The song “Watershed” is another high point in Mitchell’s career; poetic, moving, gorgeously arranged and produced. Lyrically, she imagined it in the style of a graduation speech and was at point worried about coming across as presumptuous. “There are a couple of lines in it that came to me, ‘The heaven you seek is not separate / From the heart that speaks when your cheeks are wet’, and I remember I had to write to my manager and ask, like, am I allowed to fucking say that? Is it great, or just so condescending?” Well, the lines stayed in, and when Mitchell was invited to her alma mater last spring as the 2021 commencement speaker, it was “Watershed” that she sang.

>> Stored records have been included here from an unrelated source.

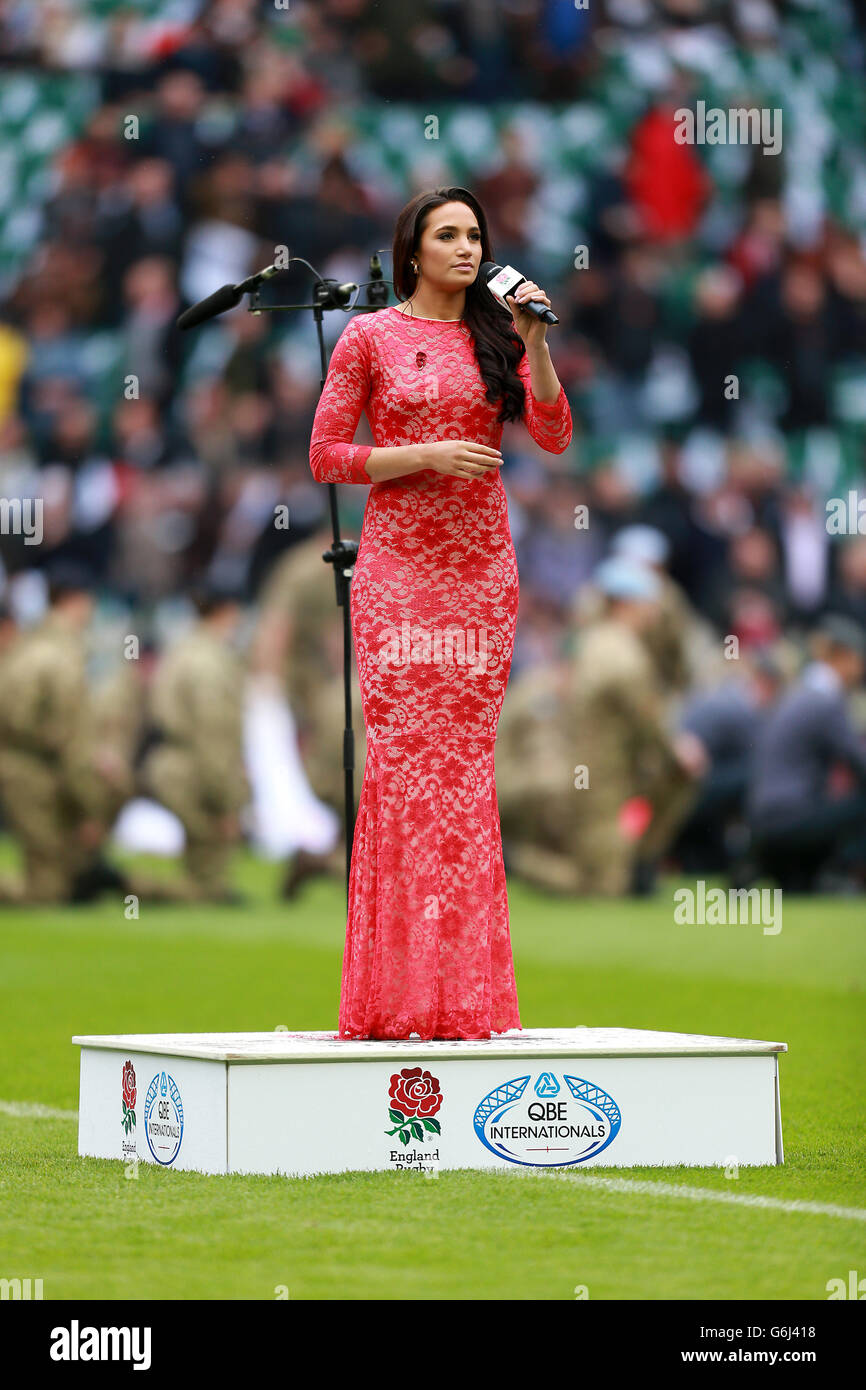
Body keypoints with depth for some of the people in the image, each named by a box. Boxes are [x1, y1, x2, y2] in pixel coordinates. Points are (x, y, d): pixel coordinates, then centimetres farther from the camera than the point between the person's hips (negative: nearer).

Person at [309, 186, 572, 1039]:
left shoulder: (498, 336, 11)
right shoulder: (371, 337, 2)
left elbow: (554, 437, -1)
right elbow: (326, 456, 1)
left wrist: (535, 344, -13)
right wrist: (425, 456, -11)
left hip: (481, 566, 3)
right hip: (397, 567, -3)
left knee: (464, 760, 1)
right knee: (405, 754, -9)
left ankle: (464, 991, 4)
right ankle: (399, 992, -7)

The song can be seen as a sort of bookend to “Brooklyn Bridge” in that both tracks are partly about being in transition, on the cusp of something huge. In “Brooklyn Bridge”, Mitchell is full of possibilities, open to them all. The journey’s just getting started. In “Watershed”, she’s older and wiser; the panorama in this song shows from where she’s come, not just the ways ahead. I suggest that the song is partly about contemplating life after Hadestown, life after the city. “That’s certainly a part of it,” she says. “It’s also about the fact that for most of our lives we’re in the woods, just putting one foot in front of the next and trying to keep up with our loved ones. Then, every once in a while, we get a vista of it all. That’s what I got coming back here in the first phase of the pandemic; for me it was a healing experience.”

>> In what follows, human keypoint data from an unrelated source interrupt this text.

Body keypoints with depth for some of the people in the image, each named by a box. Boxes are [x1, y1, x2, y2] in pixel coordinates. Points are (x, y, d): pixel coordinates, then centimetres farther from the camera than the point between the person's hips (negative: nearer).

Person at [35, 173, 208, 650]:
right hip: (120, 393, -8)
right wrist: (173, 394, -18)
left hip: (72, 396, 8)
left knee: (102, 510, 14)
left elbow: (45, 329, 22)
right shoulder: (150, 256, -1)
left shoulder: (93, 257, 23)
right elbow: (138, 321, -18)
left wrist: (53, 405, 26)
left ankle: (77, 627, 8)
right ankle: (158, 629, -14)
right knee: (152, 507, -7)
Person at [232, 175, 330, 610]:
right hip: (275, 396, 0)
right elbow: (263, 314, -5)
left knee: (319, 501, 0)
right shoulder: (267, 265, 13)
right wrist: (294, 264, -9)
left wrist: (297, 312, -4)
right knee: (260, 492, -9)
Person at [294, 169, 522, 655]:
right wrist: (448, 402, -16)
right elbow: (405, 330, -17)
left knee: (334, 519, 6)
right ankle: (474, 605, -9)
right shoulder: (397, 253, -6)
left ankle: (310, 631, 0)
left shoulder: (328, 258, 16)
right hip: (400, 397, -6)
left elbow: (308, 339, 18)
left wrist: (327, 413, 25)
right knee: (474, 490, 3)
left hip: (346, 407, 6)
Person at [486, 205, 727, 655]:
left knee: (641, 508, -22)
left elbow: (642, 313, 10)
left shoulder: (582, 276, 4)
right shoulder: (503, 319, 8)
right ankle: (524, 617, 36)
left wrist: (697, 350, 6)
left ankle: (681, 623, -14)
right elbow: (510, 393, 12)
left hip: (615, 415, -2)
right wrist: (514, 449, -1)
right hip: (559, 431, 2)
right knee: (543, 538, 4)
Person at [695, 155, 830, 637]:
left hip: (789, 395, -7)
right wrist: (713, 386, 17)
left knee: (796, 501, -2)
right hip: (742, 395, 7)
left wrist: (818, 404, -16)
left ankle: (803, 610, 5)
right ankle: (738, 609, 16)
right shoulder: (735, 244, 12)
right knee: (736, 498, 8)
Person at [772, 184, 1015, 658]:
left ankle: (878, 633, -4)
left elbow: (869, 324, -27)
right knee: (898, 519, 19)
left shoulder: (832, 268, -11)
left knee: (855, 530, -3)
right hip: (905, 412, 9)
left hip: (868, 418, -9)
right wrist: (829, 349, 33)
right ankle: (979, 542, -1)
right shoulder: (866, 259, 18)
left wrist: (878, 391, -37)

Of course, Mitchell doesn’t downplay the fact that for many others the pandemic has been a uniquely destructive time. As much as she wrote “Watershed” for herself, she also wrote it for a friend whose marriage had imploded during lockdown. “I was thinking of him and how all those years of time and energy just went up in smoke. It made me think of this haiku (by 17th-century Japanese samurai-poet Mizuta Masahide) that goes “Since my house burned down / I now own a better view / of the rising moon”, and I wanted to write something for him that conveyed that same feeling of opportunity that can come in the wake of destruction.”

Like Eurydice in the underworld pining for the memory of flowers, Mitchell is keen to get back out on the road with her band. Already she’s had to push back some dates of her US tour with Bonny Light Horseman, which was due to start next week in California. "I think a lot of people, and maybe especially writers, looked at the first phase of the pandemic and made some kind of sense out of it. Whatever their experience was, they made it fit into the narrative of their life, tied a bow around it, and were like, okay, so we all learned something here,” says Mitchell. “But the fact that it is still going on two years later, well, it’s very messy. Narratively, it’s harder to make sense of.”

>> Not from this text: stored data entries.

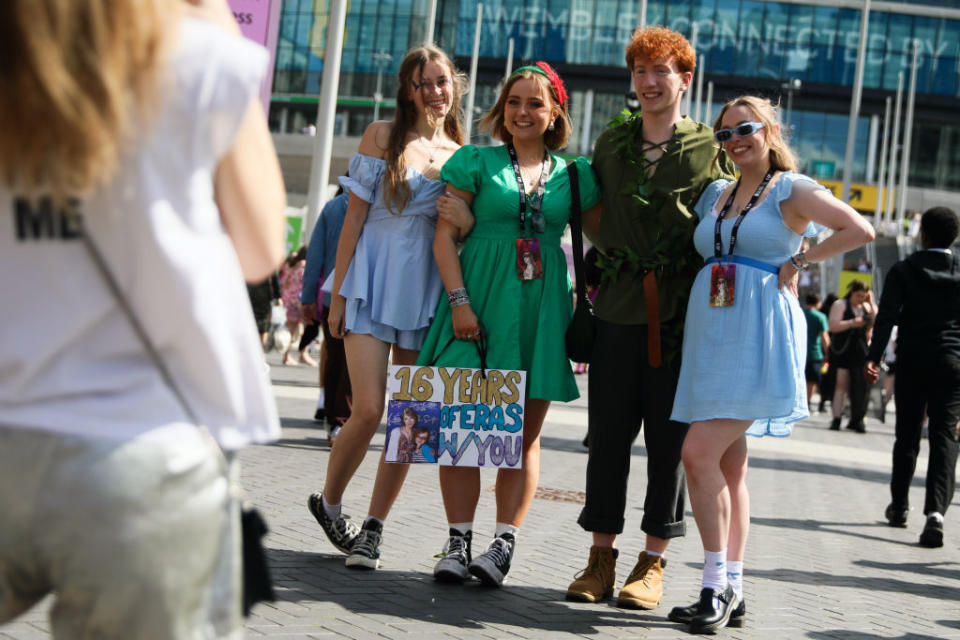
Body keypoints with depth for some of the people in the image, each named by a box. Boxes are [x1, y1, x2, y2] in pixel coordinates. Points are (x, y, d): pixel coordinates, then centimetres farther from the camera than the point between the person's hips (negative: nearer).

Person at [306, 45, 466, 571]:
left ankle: (373, 529, 11)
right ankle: (328, 502, 13)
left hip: (427, 291, 3)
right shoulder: (382, 136, 3)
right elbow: (355, 215, 1)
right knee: (369, 410, -12)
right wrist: (338, 293, -3)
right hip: (374, 284, -3)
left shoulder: (462, 153, 11)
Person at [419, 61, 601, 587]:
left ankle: (503, 544, 3)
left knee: (524, 432, 0)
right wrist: (459, 301, -9)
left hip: (542, 305, 2)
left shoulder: (572, 174, 11)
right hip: (480, 297, -2)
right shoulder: (476, 162, 6)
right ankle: (458, 541, 1)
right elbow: (445, 237, 0)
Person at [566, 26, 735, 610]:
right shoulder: (611, 144, 12)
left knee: (670, 438, 1)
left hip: (681, 314, -3)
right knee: (608, 434, 4)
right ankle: (602, 558, 12)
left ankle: (653, 563, 10)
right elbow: (591, 211, 21)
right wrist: (613, 250, 6)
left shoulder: (709, 149, 2)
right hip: (619, 307, 3)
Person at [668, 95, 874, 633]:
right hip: (713, 330, 7)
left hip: (758, 333, -7)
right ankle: (732, 592, 12)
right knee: (730, 465, 8)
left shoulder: (791, 190, -3)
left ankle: (717, 585, -9)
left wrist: (799, 262, -9)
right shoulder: (716, 195, 17)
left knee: (700, 452, -17)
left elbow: (860, 230, -12)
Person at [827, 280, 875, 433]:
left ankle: (856, 420, 3)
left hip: (860, 351, 4)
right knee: (842, 384, -7)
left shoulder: (866, 307, 16)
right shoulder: (840, 305, 1)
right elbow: (833, 326, -10)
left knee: (860, 385, -2)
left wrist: (871, 304, 0)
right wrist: (852, 323, -19)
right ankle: (836, 418, -6)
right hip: (842, 350, -4)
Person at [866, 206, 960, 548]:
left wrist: (873, 357, -13)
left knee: (907, 436, 13)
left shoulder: (904, 270, -1)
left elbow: (887, 315, -10)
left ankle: (899, 506, 25)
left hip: (912, 362, 0)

Whatever the year has in store, there’s more new music coming from Mitchell with a second Bonny Light Horseman album in the can and scheduled for autumn. As Mitchell explains, “This one is sort of meant to be in conversation with the first record, which was different levels of interpretation of traditional text, and some traditional music. I think the new songs could live in that world a bit too, but this time we co-wrote them. This time they’re all originals.”